Manandafy Rakotonirina, président national du MFM n'occupe, certes, aucune fonction législative comme le Pr Zafy Albert de l'AFFA et Norbert Ratsirahonana de l'AVI, mais il reste toujours consulté sur des actions politiques dans le sillon de l'opposition. Vieux briscard de la politique, Manandafy Rakotonirina nous a revélé hier qu'« un groupe d'officiers m'a consulté en vue d'un coup d'Etat » « Il s'agit, a t-il affirmé d'un groupe de commandants et colonels mécontents du régime, mais aussi animés d'un certain enthousiasme progressiste ». « Ne me demandez pas qui sont-ils, je ne les revèlerai jamais. En tout cas, ils étaient venus pour discuter comme tout citoyen... ».
Mais en homme politique responsable et conscient que les coups d'Etats appartiennent au passé, Manandafy Rakotonirina leur a supplié d'abandonner un tel projet. Il s'explique : « Même si je m'oppose, et continuera de m'opposer à Didier Ratsiraka, je suis contre cette solution. De nos jours, un soulèvement militaire n'a plus droit d'existence. Je leur ai dit que ce n'est pas par un putsch qu'on réussira à déboulonner Ratsiraka (...) ».

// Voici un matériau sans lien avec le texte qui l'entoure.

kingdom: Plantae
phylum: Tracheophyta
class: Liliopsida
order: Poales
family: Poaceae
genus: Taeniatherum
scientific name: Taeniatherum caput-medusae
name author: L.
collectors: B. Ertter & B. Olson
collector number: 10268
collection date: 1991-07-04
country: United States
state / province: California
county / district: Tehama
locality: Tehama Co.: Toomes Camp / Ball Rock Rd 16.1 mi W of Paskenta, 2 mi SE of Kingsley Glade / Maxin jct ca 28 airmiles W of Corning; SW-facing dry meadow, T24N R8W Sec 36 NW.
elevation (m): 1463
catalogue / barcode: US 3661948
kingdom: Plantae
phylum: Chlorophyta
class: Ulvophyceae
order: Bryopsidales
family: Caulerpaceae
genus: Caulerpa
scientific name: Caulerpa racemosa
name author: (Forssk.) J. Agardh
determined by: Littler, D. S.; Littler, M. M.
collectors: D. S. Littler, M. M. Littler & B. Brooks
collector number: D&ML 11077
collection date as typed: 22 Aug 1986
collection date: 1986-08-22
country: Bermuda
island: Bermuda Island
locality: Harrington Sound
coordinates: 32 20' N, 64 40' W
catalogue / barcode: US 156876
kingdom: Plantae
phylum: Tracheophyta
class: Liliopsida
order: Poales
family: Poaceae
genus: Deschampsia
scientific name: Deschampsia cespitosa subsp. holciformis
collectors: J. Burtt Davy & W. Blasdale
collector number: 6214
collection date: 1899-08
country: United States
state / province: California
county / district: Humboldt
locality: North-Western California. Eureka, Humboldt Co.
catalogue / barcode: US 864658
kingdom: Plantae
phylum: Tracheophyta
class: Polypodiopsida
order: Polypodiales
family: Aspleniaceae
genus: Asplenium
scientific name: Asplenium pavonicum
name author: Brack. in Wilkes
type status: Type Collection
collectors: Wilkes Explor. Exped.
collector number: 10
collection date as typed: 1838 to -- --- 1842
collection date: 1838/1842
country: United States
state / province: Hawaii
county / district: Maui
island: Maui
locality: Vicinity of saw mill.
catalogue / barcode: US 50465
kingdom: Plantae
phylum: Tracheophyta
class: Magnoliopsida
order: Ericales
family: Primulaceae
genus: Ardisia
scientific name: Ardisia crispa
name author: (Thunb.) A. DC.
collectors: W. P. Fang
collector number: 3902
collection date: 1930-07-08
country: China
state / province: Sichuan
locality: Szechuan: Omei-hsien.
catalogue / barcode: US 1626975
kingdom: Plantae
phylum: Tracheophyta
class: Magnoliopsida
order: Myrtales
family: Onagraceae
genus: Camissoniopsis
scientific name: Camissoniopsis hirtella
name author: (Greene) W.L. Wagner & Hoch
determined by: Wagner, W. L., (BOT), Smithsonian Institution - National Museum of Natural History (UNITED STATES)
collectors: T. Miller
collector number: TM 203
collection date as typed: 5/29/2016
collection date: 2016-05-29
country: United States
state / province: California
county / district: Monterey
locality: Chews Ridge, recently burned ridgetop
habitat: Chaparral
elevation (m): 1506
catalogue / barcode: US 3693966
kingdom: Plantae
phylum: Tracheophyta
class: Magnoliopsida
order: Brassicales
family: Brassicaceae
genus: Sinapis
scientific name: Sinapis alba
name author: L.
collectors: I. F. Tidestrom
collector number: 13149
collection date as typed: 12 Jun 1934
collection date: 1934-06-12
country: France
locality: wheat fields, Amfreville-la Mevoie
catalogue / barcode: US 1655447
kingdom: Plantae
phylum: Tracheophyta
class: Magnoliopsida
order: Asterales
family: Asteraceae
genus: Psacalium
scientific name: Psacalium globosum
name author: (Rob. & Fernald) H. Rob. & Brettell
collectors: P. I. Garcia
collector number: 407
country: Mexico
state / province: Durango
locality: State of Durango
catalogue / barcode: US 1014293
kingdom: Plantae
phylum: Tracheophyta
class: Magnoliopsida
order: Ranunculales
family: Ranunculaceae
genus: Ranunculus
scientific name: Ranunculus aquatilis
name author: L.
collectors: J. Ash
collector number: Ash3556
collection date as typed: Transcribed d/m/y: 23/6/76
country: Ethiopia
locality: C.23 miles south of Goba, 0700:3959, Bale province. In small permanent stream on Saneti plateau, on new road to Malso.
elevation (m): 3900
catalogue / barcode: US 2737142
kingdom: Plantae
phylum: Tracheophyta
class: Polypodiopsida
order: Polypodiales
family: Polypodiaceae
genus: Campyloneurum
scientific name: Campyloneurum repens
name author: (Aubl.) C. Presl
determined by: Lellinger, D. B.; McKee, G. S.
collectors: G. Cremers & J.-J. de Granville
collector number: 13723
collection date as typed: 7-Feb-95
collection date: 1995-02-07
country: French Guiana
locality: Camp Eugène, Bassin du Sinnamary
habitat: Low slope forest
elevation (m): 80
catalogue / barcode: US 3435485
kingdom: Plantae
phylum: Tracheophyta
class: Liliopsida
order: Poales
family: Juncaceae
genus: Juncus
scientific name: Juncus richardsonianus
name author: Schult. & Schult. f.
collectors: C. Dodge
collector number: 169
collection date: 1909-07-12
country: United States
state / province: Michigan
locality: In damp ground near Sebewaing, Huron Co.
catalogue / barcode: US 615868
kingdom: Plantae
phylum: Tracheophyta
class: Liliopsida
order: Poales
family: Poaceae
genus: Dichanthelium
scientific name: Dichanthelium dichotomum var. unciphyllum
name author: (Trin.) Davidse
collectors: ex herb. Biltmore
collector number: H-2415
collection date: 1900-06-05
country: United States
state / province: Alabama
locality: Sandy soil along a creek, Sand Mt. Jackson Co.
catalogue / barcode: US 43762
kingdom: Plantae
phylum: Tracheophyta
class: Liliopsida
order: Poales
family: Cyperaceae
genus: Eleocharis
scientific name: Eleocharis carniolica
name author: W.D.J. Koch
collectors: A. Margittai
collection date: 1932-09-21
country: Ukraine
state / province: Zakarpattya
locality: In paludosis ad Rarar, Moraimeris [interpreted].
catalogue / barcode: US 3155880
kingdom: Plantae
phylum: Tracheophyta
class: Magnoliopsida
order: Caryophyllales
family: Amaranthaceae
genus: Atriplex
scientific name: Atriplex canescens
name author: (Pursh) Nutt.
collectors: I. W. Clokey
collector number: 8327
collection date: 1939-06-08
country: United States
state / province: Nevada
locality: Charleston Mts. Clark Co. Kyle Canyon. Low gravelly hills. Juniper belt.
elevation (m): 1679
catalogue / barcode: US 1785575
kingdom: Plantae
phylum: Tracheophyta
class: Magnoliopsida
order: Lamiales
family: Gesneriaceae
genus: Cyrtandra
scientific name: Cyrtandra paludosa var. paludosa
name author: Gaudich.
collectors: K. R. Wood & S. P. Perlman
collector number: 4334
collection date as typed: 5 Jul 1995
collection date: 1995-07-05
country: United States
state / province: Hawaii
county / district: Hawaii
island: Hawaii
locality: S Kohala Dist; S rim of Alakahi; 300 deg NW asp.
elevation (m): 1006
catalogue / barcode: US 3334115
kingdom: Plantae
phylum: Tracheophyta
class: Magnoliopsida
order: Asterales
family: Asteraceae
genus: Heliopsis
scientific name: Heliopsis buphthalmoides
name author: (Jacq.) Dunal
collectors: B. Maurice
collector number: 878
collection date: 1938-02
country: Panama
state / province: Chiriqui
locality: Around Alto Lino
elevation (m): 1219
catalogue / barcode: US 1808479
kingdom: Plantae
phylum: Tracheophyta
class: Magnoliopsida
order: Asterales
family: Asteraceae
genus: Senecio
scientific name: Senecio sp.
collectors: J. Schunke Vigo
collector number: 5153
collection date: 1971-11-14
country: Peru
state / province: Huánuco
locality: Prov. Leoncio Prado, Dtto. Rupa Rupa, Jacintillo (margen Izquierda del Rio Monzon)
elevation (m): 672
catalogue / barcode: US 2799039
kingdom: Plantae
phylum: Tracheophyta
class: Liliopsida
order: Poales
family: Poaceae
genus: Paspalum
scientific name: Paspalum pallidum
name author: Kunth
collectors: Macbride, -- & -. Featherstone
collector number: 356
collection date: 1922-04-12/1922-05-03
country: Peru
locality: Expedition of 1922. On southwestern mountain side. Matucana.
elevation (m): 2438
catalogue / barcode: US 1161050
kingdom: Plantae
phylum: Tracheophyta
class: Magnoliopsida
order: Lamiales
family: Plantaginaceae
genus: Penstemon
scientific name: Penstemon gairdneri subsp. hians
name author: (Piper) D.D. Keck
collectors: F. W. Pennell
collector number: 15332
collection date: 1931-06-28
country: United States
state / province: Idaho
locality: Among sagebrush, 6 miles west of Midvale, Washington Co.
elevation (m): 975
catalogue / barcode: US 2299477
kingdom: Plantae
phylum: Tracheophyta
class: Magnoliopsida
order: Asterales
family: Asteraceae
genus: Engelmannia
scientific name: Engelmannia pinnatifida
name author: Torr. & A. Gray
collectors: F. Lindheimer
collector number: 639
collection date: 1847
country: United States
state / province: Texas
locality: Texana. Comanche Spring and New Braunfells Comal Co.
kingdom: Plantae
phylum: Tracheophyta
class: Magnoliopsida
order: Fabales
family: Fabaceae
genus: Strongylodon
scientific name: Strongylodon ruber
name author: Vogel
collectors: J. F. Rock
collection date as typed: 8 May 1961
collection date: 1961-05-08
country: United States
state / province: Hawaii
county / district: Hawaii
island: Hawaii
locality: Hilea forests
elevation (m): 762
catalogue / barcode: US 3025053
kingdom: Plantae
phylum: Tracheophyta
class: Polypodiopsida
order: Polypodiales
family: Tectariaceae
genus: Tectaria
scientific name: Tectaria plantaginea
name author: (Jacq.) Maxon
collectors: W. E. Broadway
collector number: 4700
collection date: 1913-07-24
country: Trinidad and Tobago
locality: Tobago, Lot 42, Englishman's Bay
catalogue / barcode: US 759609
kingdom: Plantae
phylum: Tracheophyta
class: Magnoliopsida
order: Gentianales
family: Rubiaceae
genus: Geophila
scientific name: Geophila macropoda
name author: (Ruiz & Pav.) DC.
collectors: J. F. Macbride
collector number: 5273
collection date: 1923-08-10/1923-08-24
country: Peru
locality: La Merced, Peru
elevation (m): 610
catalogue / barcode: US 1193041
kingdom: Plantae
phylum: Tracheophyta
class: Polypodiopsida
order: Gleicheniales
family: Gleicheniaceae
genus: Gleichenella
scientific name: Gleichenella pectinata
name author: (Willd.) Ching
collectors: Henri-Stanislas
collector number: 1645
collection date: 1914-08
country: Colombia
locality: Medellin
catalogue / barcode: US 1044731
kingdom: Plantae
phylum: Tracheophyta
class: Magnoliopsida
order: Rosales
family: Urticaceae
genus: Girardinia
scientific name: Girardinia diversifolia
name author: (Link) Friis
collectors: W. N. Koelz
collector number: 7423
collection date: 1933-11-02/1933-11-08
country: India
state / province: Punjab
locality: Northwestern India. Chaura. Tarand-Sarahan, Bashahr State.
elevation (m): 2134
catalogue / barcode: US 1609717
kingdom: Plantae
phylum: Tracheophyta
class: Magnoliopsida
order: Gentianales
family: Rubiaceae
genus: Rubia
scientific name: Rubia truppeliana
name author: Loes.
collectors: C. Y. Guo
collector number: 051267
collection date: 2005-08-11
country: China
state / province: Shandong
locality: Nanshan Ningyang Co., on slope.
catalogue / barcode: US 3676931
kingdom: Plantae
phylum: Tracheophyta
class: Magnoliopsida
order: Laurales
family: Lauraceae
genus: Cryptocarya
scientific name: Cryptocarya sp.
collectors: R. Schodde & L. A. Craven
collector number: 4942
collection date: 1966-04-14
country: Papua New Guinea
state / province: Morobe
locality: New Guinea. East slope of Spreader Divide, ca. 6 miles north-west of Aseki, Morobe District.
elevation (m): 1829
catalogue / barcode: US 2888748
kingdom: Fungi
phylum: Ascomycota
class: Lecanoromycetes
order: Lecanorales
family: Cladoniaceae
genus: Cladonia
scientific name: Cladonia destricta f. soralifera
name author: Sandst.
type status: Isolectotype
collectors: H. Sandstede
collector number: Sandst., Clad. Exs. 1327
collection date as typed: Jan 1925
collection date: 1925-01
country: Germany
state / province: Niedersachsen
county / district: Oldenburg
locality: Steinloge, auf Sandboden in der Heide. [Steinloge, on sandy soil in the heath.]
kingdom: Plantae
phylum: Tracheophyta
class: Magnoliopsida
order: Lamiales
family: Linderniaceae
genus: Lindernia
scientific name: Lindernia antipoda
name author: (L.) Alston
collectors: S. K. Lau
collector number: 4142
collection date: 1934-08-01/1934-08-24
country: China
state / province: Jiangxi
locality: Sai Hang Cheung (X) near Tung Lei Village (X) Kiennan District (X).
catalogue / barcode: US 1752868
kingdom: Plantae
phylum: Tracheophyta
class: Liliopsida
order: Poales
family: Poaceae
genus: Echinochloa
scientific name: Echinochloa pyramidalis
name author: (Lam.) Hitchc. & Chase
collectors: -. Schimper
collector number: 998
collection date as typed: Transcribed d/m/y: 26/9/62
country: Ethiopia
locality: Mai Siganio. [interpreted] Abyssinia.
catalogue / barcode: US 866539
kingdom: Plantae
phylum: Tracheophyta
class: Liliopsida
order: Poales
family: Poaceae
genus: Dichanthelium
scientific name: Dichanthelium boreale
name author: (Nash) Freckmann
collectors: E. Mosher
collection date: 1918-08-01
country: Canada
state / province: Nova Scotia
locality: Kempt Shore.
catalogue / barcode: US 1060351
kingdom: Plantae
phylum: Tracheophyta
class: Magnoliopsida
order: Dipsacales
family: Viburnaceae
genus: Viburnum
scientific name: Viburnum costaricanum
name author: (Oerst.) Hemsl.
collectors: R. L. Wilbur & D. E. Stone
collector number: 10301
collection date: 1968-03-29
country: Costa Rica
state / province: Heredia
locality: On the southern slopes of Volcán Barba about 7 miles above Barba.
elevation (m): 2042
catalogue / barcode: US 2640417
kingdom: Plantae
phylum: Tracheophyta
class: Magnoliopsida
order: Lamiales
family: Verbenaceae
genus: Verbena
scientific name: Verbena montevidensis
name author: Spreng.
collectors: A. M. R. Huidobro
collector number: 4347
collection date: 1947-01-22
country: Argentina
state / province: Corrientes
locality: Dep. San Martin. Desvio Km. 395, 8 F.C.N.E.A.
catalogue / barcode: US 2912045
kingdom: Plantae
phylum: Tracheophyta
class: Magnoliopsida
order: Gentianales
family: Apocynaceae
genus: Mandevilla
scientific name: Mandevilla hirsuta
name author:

D'après lui, « une prise de pouvoir par un coup de force à Madagascar avec un amiral au pouvoir est difficile à concrétiser sachant la mainmise et le contrôle du président sur tous les éléments militaires. Ensuite, en ce nouveau millénaire, un putsch est à déconseiller contrairement à un mouvement populaire ou à une alternance électorale ». « Je reconnais que Ratsiraka ne changera pas et s'entête toujours de présider comme du temps de la Deuxième République, dit-il mais en tant que responsable et leader politique, j'ai persuadé mes hôtes de ne pas s'aventurer dans cette démarche. J'ai salué leur enthouasisme, mais je leur ai dit que Ratsiraka pourrait les éliminer, eux et aussi leur entourage. Un risque de succession de coups de force pourrait en plus arriver et on s'enliserait vers une véritable instabilité ».
MODERNISER LA SOCIÉTÉ
Comparant les récents changements de pouvoir en Afrique, Manandafy Rakotonirina souligne que le Sénégal est mieux géré actuellement par rapport aux Niger et la Côte d'Ivoire, même si ce sont tous des civils qui les président. Au Sénégal, l'alternance s'est déroulée sans bruit de bottes…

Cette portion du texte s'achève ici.